The short version is: this is an attempt to make the volume easier for the model to read causally, locally, and consistently, without forcing it to spend capacity undoing an awkward packing scheme first.

Why not plain row-major

Row-major is simple to implement, but geometrically it is not a very good causal path for a local 3D operator.

In row-major packing:

• sequence continuity is cheap only inside a single row
• at row boundaries, the next token jumps to the next line
• at face / depth boundaries, it jumps again in a different way

So the local neighborhood is not homogeneous. The meaning of “the next token” depends on where you are:

• sometimes it is +x
• sometimes it is “wrap to next row”
• sometimes it is “wrap to next face”

For a causal convolution, that matters. The kernel is shared. If the sequence path keeps changing its local orientation, the same filter has to learn several local transition patterns instead of one.

FCSL reduces that problem. It keeps the path continuous both:

• inside a face
• across neighboring faces

So the local causal path is more regular.

Why not Morton / Hilbert

Morton and Hilbert are good locality-preserving curves in the abstract, but they are not a great fit here for two reasons.

1. They optimize generic spatial locality, not causal readability

Those curves are designed to keep nearby coordinates nearby. That is useful for caches and some geometric problems.

But here the question is not just “are nearby tokens spatially close?”
It is also:

• is the local causal direction simple?
• is the continuation rule consistent?
• can a shared convolutional kernel infer the token flow cheaply?

Morton / Hilbert improve locality, but they make the traversal rule more encoded. The path becomes algorithmically clever, not structurally obvious.

2. They increase decoding burden on the model

The model is not just consuming geometry. It has to recover sequence structure from that geometry.

A complicated packing is a kind of encoding. And the more encoded it is, the more work the model has to do to decode it before it can use it well.

Source excerpt:

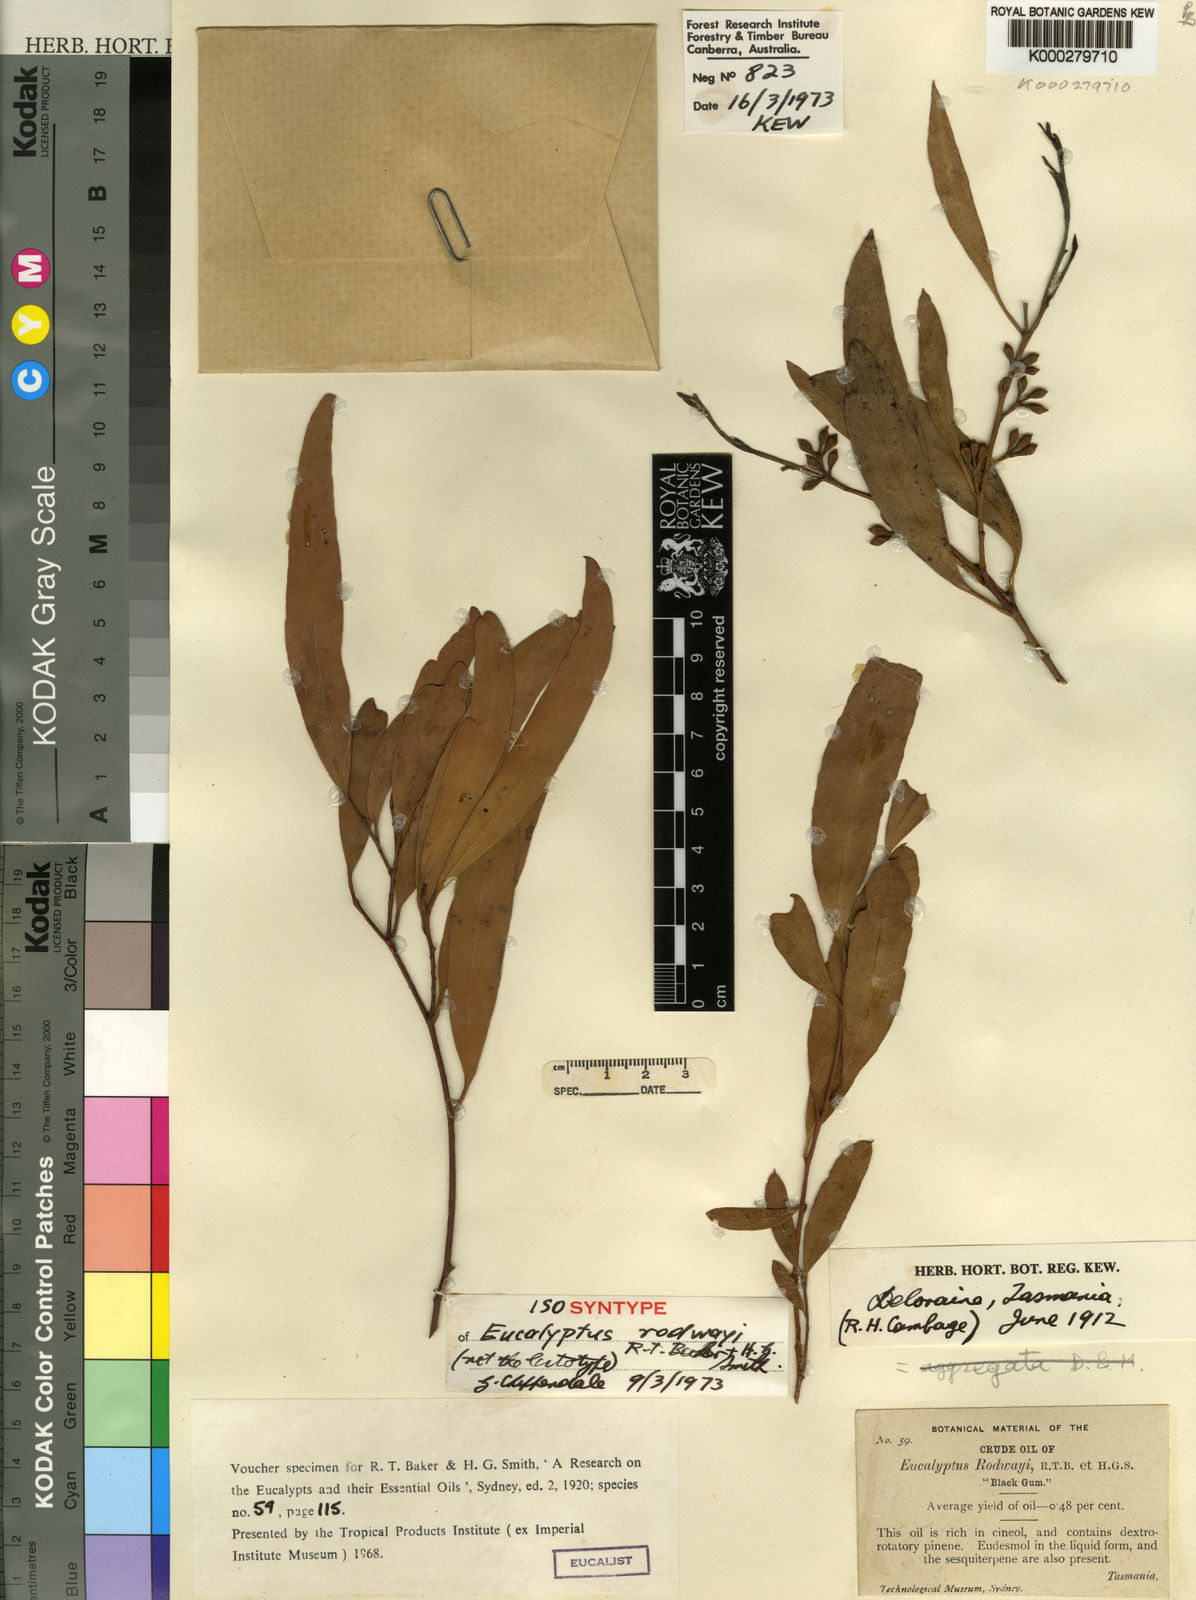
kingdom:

Instruction 1: From the text on packing schemes, reproduce verbatim the passage starting with "Morton and Hilbert" and going on through "token flow cheaply?".
Instruction 2: In the text on packing schemes, where does FCSL keep the path continuous?

Task solution 1:
Morton and Hilbert are good locality-preserving curves in the abstract, but they are not a great fit here for two reasons.

1. They optimize generic spatial locality, not causal readability

Those curves are designed to keep nearby coordinates nearby. That is useful for caches and some geometric problems.

But here the question is not just “are nearby tokens spatially close?”
It is also:

• is the local causal direction simple?
• is the continuation rule consistent?
• can a shared convolutional kernel infer the token flow cheaply?

Task solution 2: Inside a face and across neighboring faces.